On 8/13/24 21:34, LIU Zhiwei wrote:
@@ -827,14 +850,59 @@ static void tcg_out_ldst(TCGContext *s, RISCVInsn opc,
TCGReg data,
static void tcg_out_ld(TCGContext *s, TCGType type, TCGReg arg,
TCGReg arg1, intptr_t arg2)
{
- RISCVInsn insn = type == TCG_TYPE_I32 ? OPC_LW : OPC_LD;
+ RISCVInsn insn;
+
+ if (type < TCG_TYPE_V64) {
+ insn = type == TCG_TYPE_I32 ? OPC_LW : OPC_LD;
+ } else {
+ tcg_debug_assert(arg >= TCG_REG_V1);
+ switch (prev_vece) {
+ case MO_8:
+ insn = OPC_VLE8_V;
+ break;
+ case MO_16:
+ insn = OPC_VLE16_V;
+ break;
+ case MO_32:
+ insn = OPC_VLE32_V;
+ break;
+ case MO_64:
+ insn = OPC_VLE64_V;
+ break;
+ default:
+ g_assert_not_reached();
+ }
+ }
tcg_out_ldst(s, insn, arg, arg1, arg2);
tcg_out_ld/st are called directly from register allocation spill/fill.
You'll need to set vtype here, and cannot rely on this having been done in
tcg_out_vec_op.
That said, with a little-endian host, the selected element size doesn't matter *too* much.
A write of 8 uint16_t or a write of 2 uint64_t produces the same bits in memory.

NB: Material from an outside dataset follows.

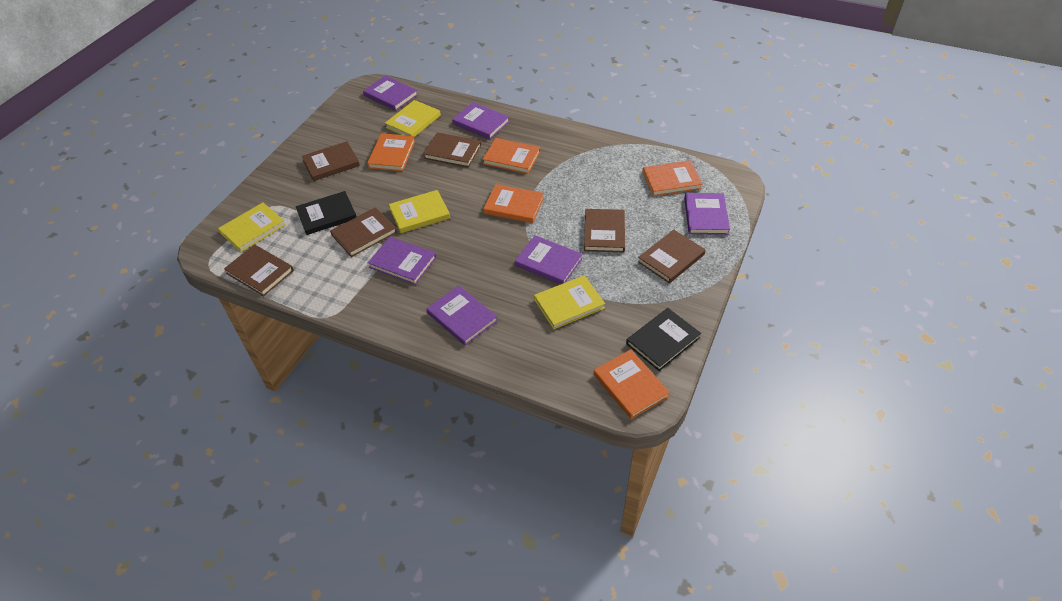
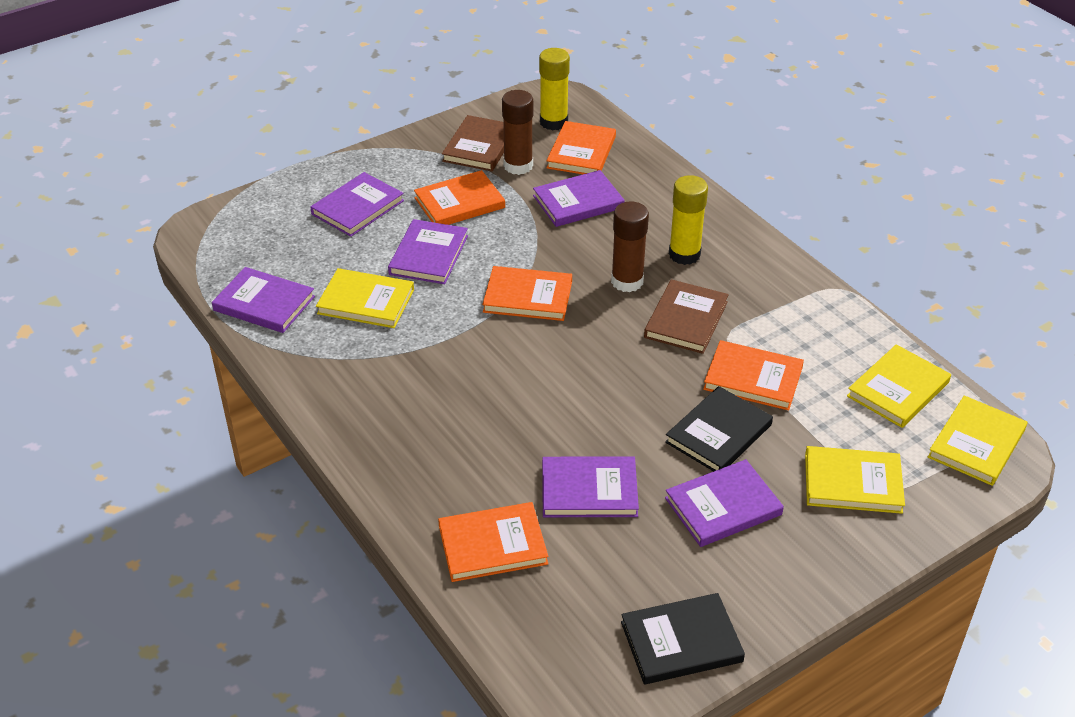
brown book: 6 -> 2
brown glue stick: 0 -> 2
yellow glue stick: 0 -> 2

Therefore you can examine prev_vtype and adjust only if the vector length changes. But we
do that -- e.g. load V256, store V256, store V128 to perform a 384-bit store for AArch64
SVE when VQ=3.
Is there an advantage to using the vector load/store whole register insns, if the
requested length is not too small? IIRC the NF field can be used to store multiples, but
we can't store half of a register with these.
r~